I compiled cmdStan with the fix-gamma-lccdf branch of Stan math but am still running into issues when sampling from a Gamma distribution with left-censored data. I consider the following models:
censored_stan_lccdf.stan
data {
int<lower=0> N_obs;
int<lower=0> N_cens;
vector<lower=0>[N_obs] obs;
vector<lower=0>[N_cens] cens;
}
parameters {
real log_alpha_raw;
real log_beta_raw;
}
transformed parameters {
real<lower=0> alpha = exp(log(30) + log_alpha_raw);
real<lower=0> beta = exp(log(1.0 / 3.0) + log_beta_raw);
}
model {
target += normal_lpdf(log_alpha_raw | 0, 1);
target += normal_lpdf(log_beta_raw | 0, 1);
target += gamma_lpdf(obs | alpha, beta);
target += gamma_lccdf(cens | alpha, beta);
}
censored_manual_lccdf.stan
functions {
real gamma_lccdf_manual(real y, real alpha, real beta) {
if (y <= 0) return 0;
return log1m_exp(gamma_lcdf(y | alpha, beta));
}
real gamma_lccdf_manual(vector y, real alpha, real beta) {
real s = 0;
for (n in 1:num_elements(y)) {
s += gamma_lccdf_manual(y[n], alpha, beta);
}
return s;
}
}
data {
int<lower=0> N_obs;
int<lower=0> N_cens;
vector<lower=0>[N_obs] obs;
vector<lower=0>[N_cens] cens;
}
parameters {
real log_alpha_raw;
real log_beta_raw;
}
transformed parameters {
real<lower=0> alpha = exp(log(30) + log_alpha_raw);
real<lower=0> beta = exp(log(1.0 / 3.0) + log_beta_raw);
}
model {
target += normal_lpdf(log_alpha_raw | 0, 1);
target += normal_lpdf(log_beta_raw | 0, 1);
target += gamma_lpdf(obs | alpha, beta);
target += gamma_lccdf_manual(cens, alpha, beta);
}
and simulate data from a Gamma distribution with $$\alpha=30.0$$ and $$\beta=1/3$$ with a censoring threshold of $$T_{censor} = 100.0$$
rng = np.random.default_rng(42)
samples = rng.gamma(shape=30.0, scale=3.0, size=2_000)
is_obs = samples <= 100.0
obs = samples[is_obs].astype(float)
cens = np.full(np.sum(~is_obs), 100.0)
data = {
"N_obs": int(obs.size),
"N_cens": int(cens.size),
"obs": obs,
"cens": cens,
}
I then sample from each model using the default NUTS hyperparameters and the same initial seed. As you can see below, only censored_manual_lccdf.stan generates samples close to the true values of alpha and beta. The model that uses gamma_lccdf from Stan reaches max tree depth 90% of the time.

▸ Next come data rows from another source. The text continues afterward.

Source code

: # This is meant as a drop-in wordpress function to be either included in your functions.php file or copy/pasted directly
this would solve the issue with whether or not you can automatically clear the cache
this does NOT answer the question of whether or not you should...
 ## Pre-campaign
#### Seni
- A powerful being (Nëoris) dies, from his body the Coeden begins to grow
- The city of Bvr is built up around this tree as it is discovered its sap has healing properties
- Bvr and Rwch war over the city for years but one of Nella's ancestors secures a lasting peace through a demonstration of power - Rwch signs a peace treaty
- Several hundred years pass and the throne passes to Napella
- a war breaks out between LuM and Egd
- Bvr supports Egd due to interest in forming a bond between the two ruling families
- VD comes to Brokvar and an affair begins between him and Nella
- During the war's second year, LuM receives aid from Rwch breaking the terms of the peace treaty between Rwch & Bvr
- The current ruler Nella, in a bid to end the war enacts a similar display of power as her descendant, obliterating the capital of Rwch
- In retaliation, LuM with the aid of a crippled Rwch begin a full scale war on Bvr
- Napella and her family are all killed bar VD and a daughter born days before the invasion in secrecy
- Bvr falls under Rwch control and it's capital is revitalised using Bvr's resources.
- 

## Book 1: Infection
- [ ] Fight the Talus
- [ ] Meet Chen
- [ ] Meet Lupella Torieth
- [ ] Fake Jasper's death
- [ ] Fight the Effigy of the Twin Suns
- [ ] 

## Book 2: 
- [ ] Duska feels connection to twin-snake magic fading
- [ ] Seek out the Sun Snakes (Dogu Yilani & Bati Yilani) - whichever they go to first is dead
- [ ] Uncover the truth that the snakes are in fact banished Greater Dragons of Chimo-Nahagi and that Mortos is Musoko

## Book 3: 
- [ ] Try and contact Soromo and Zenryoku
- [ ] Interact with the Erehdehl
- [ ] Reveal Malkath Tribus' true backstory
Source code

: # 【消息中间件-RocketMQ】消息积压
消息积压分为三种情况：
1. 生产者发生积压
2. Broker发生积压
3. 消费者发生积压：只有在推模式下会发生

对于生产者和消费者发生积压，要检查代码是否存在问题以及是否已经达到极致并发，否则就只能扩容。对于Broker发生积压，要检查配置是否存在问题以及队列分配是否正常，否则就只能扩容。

I have run this over multiple seeds (for Stan and data generation) and repeatedly see the same behaviour. Implementing a basic MH sampler in Python and using BridgeStan to call log_probyields decent results for both models.
To try and isolate the issue, I created two separate models that are parameterised as:
data {
real<lower=0> alpha;
real<lower=0> beta;
}
parameters {
real<lower=0> y;
}
model {
...
}
And use BridgeStan to evaluate log_prob and log_prob_grad for each model across y=0 to y=200, but the values agree with one another, so I’m a bit stumped where the discrepancy is coming from. Any suggestions on how to isolate this?